Le vote a lieu dans les bureaux de vote répartis dans les 11 fuseaux horaires de la Russie, dans les régions illégalement envahies de l’Ukraine et en ligne.
Les dirigeants occidentaux ont tourné en dérision ce vote, le qualifiant de parodie de démocratie.
Vendredi, le président du Conseil européen, Charles Michel, a félicité Poutine de manière moqueuse pour « sa victoire écrasante » lors d’élections qui, techniquement, étaient encore en cours. « Aucune opposition. Pas de liberté. Pas le choix », a-t-il écrit sur la plateforme de médias sociaux X.

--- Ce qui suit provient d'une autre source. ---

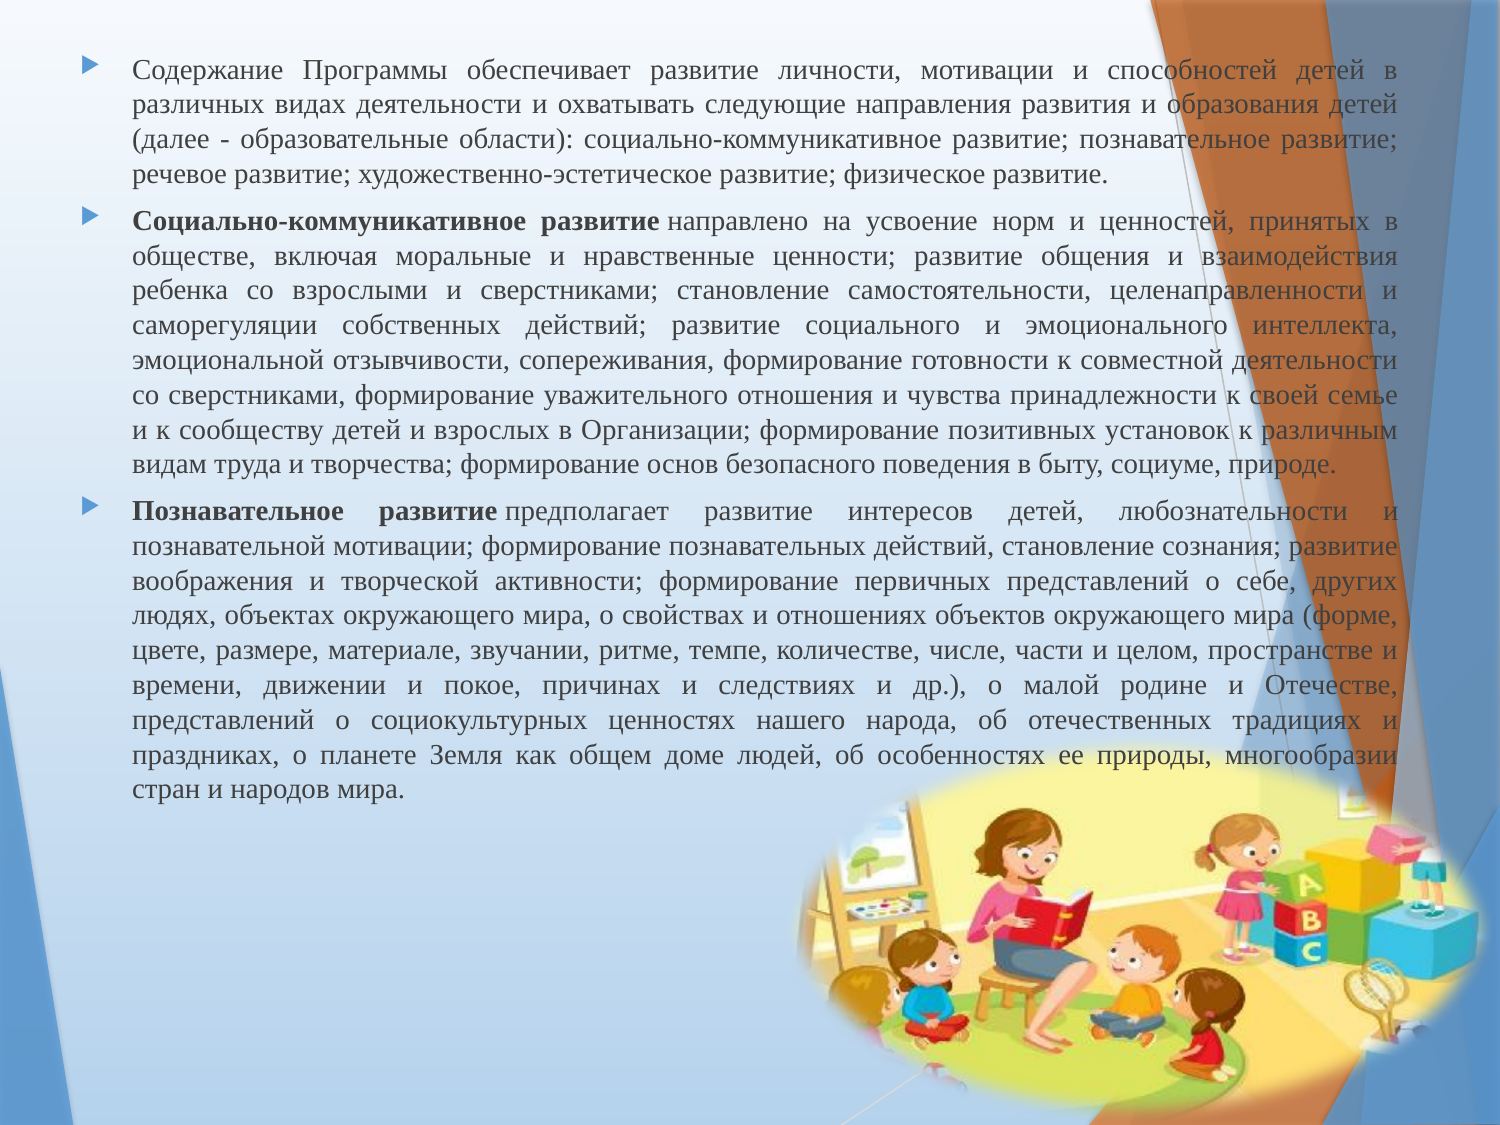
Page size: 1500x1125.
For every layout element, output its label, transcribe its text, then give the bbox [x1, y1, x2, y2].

picture [781, 731, 1499, 1125]
list Содержание Программы обеспечивает развитие личности, мотивации и способностей детей в различных видах деятельности и охватывать следующие направления развития и образования детей (далее - образовательные области): социально-коммуникативное развитие; познавательное развитие; речевое развитие; художественно-эстетическое развитие; физическое развитие. Социально-коммуникативное развитие направлено на усвоение норм и ценностей, принятых в обществе, включая моральные и нравственные ценности; развитие общения и взаимодействия ребенка со взрослыми и сверстниками; становление самостоятельности, целенаправленности и саморегуляции собственных действий; развитие социального и эмоционального интеллекта, эмоциональной отзывчивости, сопереживания, формирование готовности к совместной деятельности со сверстниками, формирование уважительного отношения и чувства принадлежности к своей семье и к сообществу детей и взрослых в Организации; формирование позитивных установок к различным видам труда и творчества; формирование основ безопасного поведения в быту, социуме, природе. Познавательное развитие предполагает развитие интересов детей, любознательности и познавательной мотивации; формирование познавательных действий, становление сознания; развитие воображения и творческой активности; формирование первичных представлений о себе, других людях, объектах окружающего мира, о свойствах и отношениях объектов окружающего мира (форме, цвете, размере, материале, звучании, ритме, темпе, количестве, числе, части и целом, пространстве и времени, движении и покое, причинах и следствиях и др.), о малой родине и Отечестве, представлений о социокультурных ценностях нашего народа, об отечественных традициях и праздниках, о планете Земля как общем доме людей, об особенностях ее природы, многообразии стран и народов мира. [64, 42, 1415, 846]
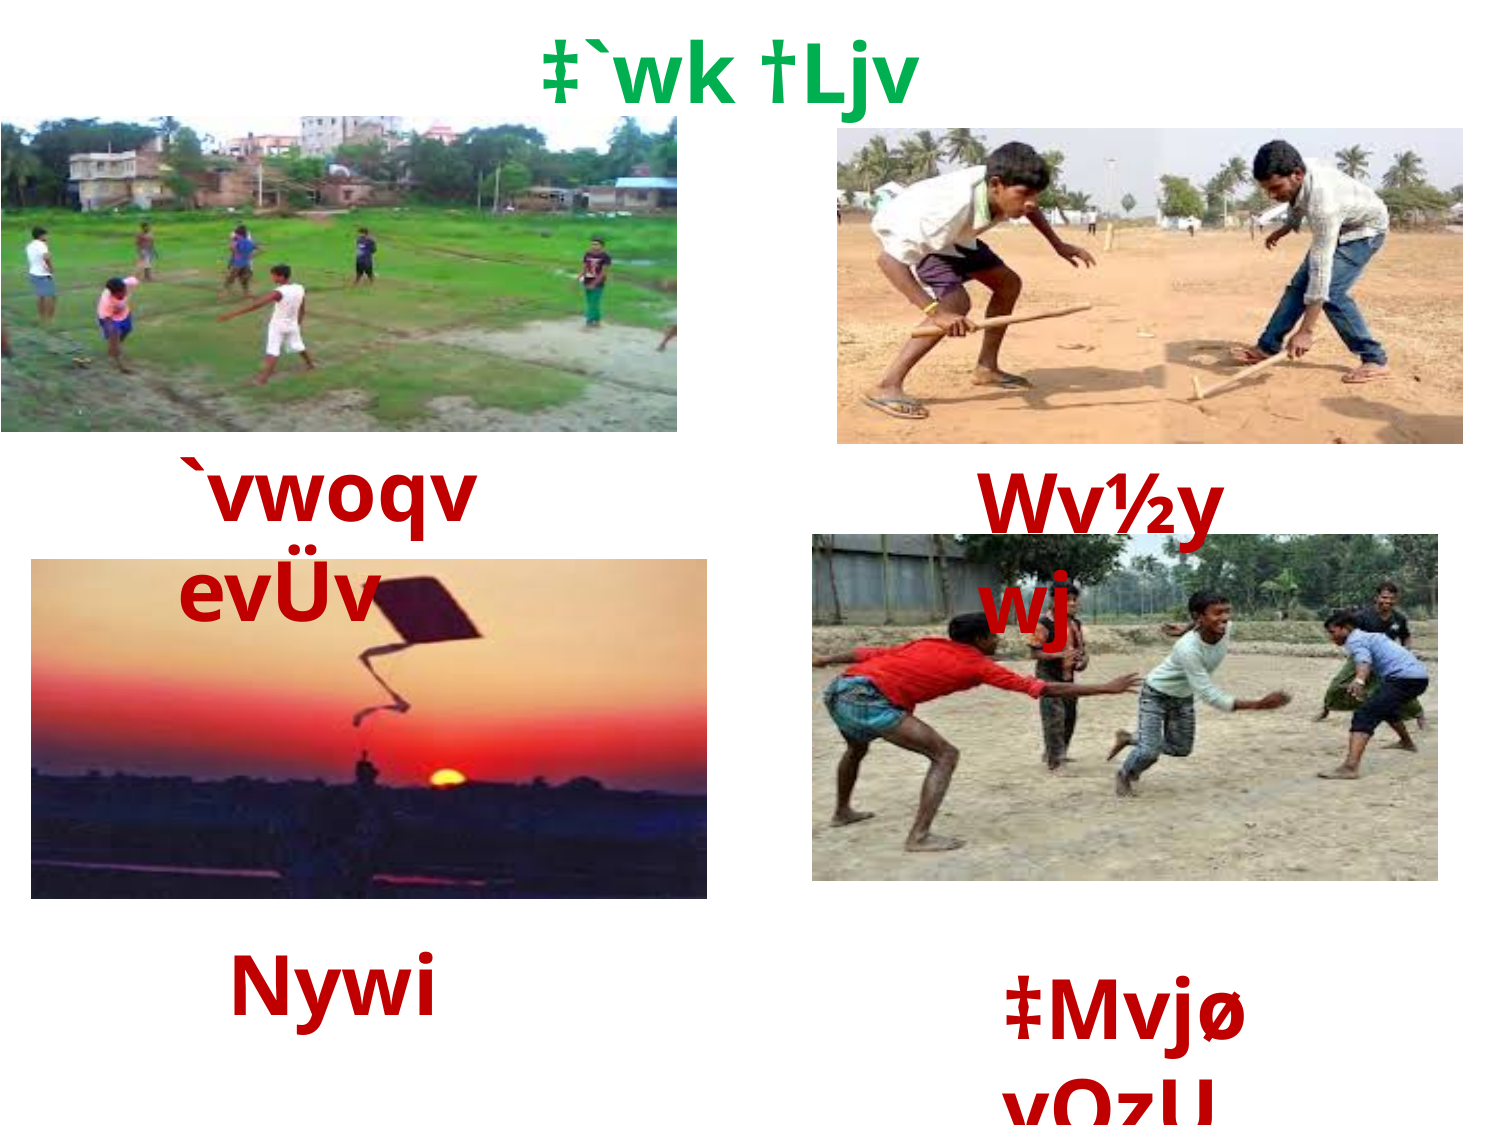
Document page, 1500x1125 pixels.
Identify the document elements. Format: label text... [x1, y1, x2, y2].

picture [812, 533, 1438, 882]
text_box Nywi [212, 924, 525, 1040]
text_box ‡MvjøvQzU [987, 948, 1288, 1125]
text_box ‡`wk †Ljv [525, 12, 1075, 128]
picture [30, 559, 707, 899]
text_box Wv½ywj [962, 452, 1288, 532]
text_box `vwoqvevÜv [162, 440, 501, 557]
picture [837, 128, 1463, 444]
picture [0, 116, 677, 432]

Au-delà du manque d’options pour les électeurs, les possibilités d’un contrôle indépendant sont très limitées. Aucun observateur international important n’était présent. Seuls les candidats enregistrés et approuvés par le Kremlin – ou les organes consultatifs soutenus par l’État – peuvent affecter des observateurs aux bureaux de vote, ce qui diminue la probabilité d’avoir des organismes de surveillance indépendants.